Students in the Aggie Women in Computer Science (AWICS) organization at Texas A&M University hosted the ninth annual AWICS leadership workshop on Friday, April 6.

At the event, sponsored by Chevron, female leaders from academia and industry participated in two panels, as well as a lunch with activities and discussion. The panels centered on leadership and how to make an impact in the workplace.

“One of the most important components of a successful career is about interacting with colleagues,” said Diane Uwacu, AWICS graduate president. “As women training for a career in tech, it is important to hear from women in leadership. We learned about how we can prepare for leadership roles while in college, as well as the kind of impact that we can have. My favorite part of the event was hearing guests answer questions with examples from their personal stories. Apart from the incredibly inspiring success stories, they shared about the hard times in their journey, which showed us that failures make for better success stories in the long run.”

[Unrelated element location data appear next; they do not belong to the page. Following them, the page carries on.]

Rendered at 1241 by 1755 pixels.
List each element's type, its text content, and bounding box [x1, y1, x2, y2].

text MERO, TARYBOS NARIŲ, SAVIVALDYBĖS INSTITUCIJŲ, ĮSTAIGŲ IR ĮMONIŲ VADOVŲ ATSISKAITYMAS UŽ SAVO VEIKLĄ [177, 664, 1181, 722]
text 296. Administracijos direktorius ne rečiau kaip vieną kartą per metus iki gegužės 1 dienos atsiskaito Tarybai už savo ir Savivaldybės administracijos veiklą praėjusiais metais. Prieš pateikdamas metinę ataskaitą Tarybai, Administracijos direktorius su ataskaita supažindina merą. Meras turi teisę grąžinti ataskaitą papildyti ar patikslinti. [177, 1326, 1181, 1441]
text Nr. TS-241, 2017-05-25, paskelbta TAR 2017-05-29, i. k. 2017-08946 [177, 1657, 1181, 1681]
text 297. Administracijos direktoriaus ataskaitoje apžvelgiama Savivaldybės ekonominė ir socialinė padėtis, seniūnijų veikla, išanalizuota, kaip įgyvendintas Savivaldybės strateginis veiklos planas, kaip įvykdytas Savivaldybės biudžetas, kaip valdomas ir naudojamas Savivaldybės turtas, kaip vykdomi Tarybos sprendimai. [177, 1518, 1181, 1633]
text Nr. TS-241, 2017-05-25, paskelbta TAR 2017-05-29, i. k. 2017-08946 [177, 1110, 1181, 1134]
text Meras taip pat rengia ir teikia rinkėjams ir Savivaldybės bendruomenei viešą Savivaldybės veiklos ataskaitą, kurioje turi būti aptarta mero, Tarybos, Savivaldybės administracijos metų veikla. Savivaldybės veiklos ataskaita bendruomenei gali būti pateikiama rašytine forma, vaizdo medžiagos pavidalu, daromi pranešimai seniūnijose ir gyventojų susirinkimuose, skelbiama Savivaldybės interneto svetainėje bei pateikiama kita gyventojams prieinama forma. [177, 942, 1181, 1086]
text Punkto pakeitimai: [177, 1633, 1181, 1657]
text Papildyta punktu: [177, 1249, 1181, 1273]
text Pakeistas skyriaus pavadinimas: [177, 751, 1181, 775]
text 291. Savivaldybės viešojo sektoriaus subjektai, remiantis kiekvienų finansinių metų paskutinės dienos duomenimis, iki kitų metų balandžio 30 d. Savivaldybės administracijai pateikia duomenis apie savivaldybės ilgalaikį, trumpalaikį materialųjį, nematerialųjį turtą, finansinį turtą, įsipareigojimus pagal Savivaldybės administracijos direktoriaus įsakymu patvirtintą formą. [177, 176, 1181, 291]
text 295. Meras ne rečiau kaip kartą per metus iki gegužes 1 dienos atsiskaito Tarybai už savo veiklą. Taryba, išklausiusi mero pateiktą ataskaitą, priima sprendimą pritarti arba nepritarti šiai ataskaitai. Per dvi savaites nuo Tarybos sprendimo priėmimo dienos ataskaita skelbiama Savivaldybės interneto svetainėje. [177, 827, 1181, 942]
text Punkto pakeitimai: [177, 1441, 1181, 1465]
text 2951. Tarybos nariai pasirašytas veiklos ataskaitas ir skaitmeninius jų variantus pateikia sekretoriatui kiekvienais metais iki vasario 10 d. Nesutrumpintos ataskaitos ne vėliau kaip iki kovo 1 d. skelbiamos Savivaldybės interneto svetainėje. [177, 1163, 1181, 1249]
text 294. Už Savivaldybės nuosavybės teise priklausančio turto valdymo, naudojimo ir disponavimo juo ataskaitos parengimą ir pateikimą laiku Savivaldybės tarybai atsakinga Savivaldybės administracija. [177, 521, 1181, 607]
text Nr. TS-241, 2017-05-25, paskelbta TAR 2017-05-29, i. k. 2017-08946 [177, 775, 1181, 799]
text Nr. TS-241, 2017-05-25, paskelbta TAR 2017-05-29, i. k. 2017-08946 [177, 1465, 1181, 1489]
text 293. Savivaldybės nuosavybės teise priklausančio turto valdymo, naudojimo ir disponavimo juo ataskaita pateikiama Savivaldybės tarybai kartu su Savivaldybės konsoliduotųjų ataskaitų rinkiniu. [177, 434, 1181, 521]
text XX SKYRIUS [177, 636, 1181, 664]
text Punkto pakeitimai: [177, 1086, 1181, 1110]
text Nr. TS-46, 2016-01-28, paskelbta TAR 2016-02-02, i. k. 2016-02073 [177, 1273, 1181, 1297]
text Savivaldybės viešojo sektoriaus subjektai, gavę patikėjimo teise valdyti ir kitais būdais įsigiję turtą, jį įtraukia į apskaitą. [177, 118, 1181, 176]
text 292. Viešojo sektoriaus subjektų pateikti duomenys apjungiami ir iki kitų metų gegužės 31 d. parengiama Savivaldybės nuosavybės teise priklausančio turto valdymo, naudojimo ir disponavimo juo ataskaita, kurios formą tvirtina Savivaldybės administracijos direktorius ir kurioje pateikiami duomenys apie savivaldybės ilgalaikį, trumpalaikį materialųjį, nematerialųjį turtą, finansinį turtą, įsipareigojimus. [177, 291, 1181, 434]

Panelists included Tammy McNeley ‘84, Lockheed Martin Aeronautics Fellow; Dr. Theodora Chaspari, computer science and engineering assistant professor; and Dr. Dilma Da Silva, department head, professor, holder of the Ford Motor Company Design Professorship II and interim deputy director of the Texas A&M Institute of Data Science. Dr. Nancy M. Amato, Regents and Unocal Professor, served as the moderator.

McNeley serves as chief engineer of the Lockheed Martin Aeronautics' Warfare Integration Laboratories, including F-35 and Advanced Development Program facilities, and as the corporate modeling and simulation ead for Next Generation Platform Initiatives. She has 35 years of experience in military operations analysis, human-in- the-loop experimentation, and modeling and simulation. She is also certified as an expert systems engineering professional by the International Council on Systems Engineering. McNeley is one of three female fellows at Lockheed Martin Aeronautics and is very involved in STEM activities in schools and through Girls Inc. She earned her Bachelor of Science degree in computer science from Texas A&M in 1984.

“Through mentoring workshops, students have the opportunity to identify areas in which they can be leaders here and now,” Da Silva said. “As they continue to grow in technical knowledge through their courses, they can also strive to make their workplace better by learning from those who can offer invaluable leadership experience.”